Recognizing these concerns, CyLab’s Anupam Datta, associate professor of electrical and computer engineering at Carnegie Mellon University’s Silicon Valley Campus, will lead a $3 million National Science Foundation project on accountable decision systems that respect privacy and fairness expectations. The project seeks to make real-world automated decision-making systems accountable for privacy and fairness by enabling them to detect and explain violations of these values. The project will explore applications in online advertising, healthcare, and criminal justice, in collaboration with domain experts.

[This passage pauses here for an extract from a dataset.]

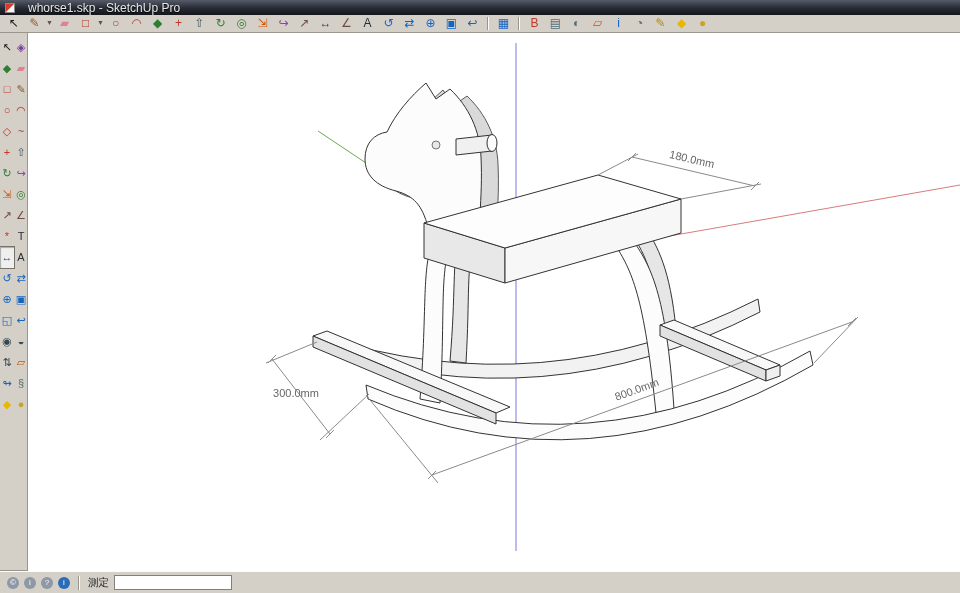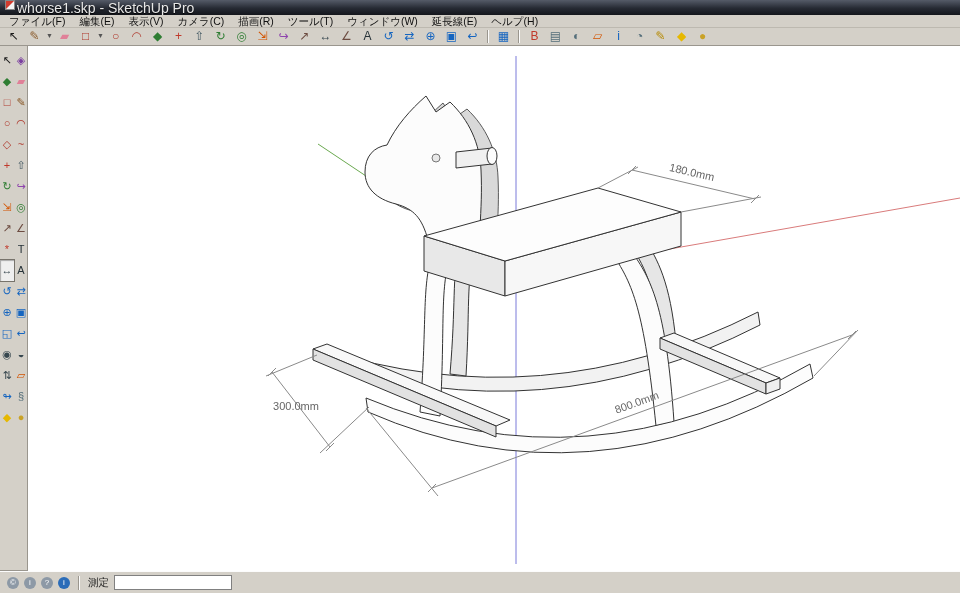"whorse1.skp - SketchUp Pro" .titlebar { align-items: flex-start -> center; font-size: 14px -> 12px; gap: 2px -> 13px }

The project team includes Matthew Fredrikson, assistant professor of computer science, and Ole Mengshoel, principal systems scientist in electrical and computer engineering. The project also marks a collaboration between CMU, Cornell Tech, and the International Computer Science Institute; additional contributors are Helen Nissenbaum, professor of information science at Cornell, Thomas Ristenpart, associate professor of computer science at Cornell, and Michael C. Tschantz, senior researcher at the International Computer Science Institute in Berkeley.
“A key innovation of the project is to automatically account for why an automated system with artificial intelligence components exhibits behavior that is problematic for privacy or fairness,” says Datta. “These explanations then inform fixes to the system to avoid future violations.”

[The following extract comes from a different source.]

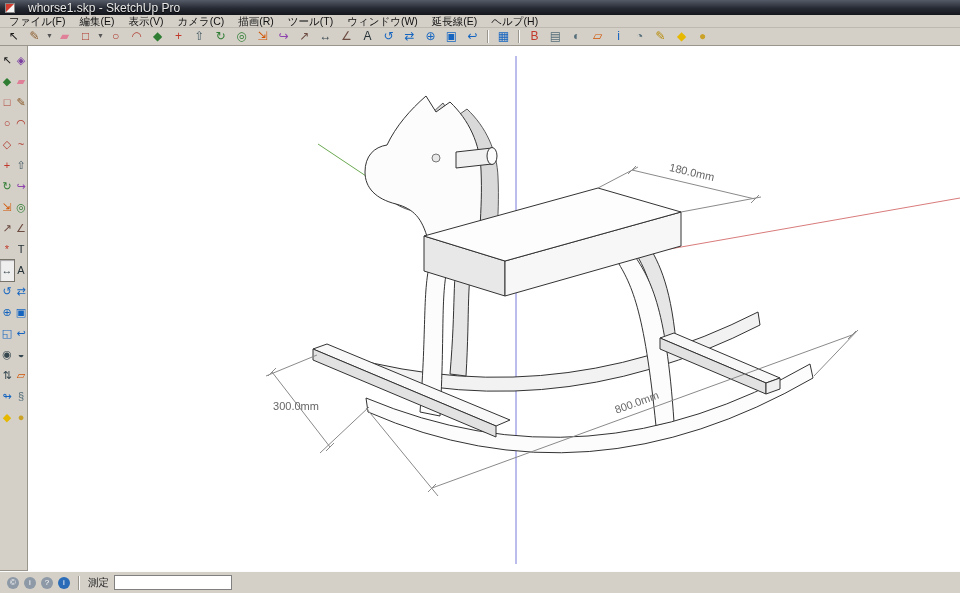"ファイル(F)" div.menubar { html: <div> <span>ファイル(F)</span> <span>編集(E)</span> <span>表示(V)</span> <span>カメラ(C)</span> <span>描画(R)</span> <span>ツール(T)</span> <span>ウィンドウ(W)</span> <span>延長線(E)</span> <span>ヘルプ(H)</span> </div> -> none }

“The hard part is creating such explanations for systems that employ statistical machine learning,“ adds Mengshoel. “But doing so is critical, since these methods are increasingly used to power automated decision systems.”
But in order to address privacy and fairness in decision systems, the team must first provide formal definitional frameworks of what privacy and fairness truly entail. These definitions must be enforceable and context-dependent, dealing with both protected information itself—like race, gender, or health information—as well as proxies for that information, so that the full scope of risks is covered.
This project will be a great opportunity to...improve machine learning to be more privacy friendly.Matthew Fredrikson, Assistant Professor, School of Computer Science, Carnegie Mellon University
“Committing to philosophical rigor, the project will integrate socially meaningful conceptions of privacy, fairness, and accountability into its scientific efforts,” comments Nissenbaum, “thereby ensuring its relevance to fundamental societal challenges.”
“Although science cannot decide moral questions, given a standard from ethics, science can shed light on how to enforce it, its consequences, and how it compares to other standards, ” says Tschantz.
Another fundamental challenge the team faces is in enabling accountability while simultaneously protecting the system owners’ intellectual property, and privacy of the system’s users.
“Since accountability mechanisms require some level of access to the system, they can, unless carefully designed, leak the intellectual property of data processors and compromise the confidentiality of the training data subjects, as demonstrated in the prior work of many on the team,” says Fredrikson.
“Unfortunately, we don’t yet understand what machine learning systems are leaking about privacy-sensitive training data sets. This project will be a great opportunity to investigate the extent to which having access to prediction functions or their parameters reveals sensitive information, and, in turn, how to improve machine learning to be more privacy friendly.”
Datta has assembled a truly interdisciplinary team of researchers for the project. Combining the skills of experts in philosophy, ethics, machine learning, security, and privacy, Datta hopes to successfully enable accountability in automated decision systems—an achievement that would add a layer of humanity to artificially intelligent systems.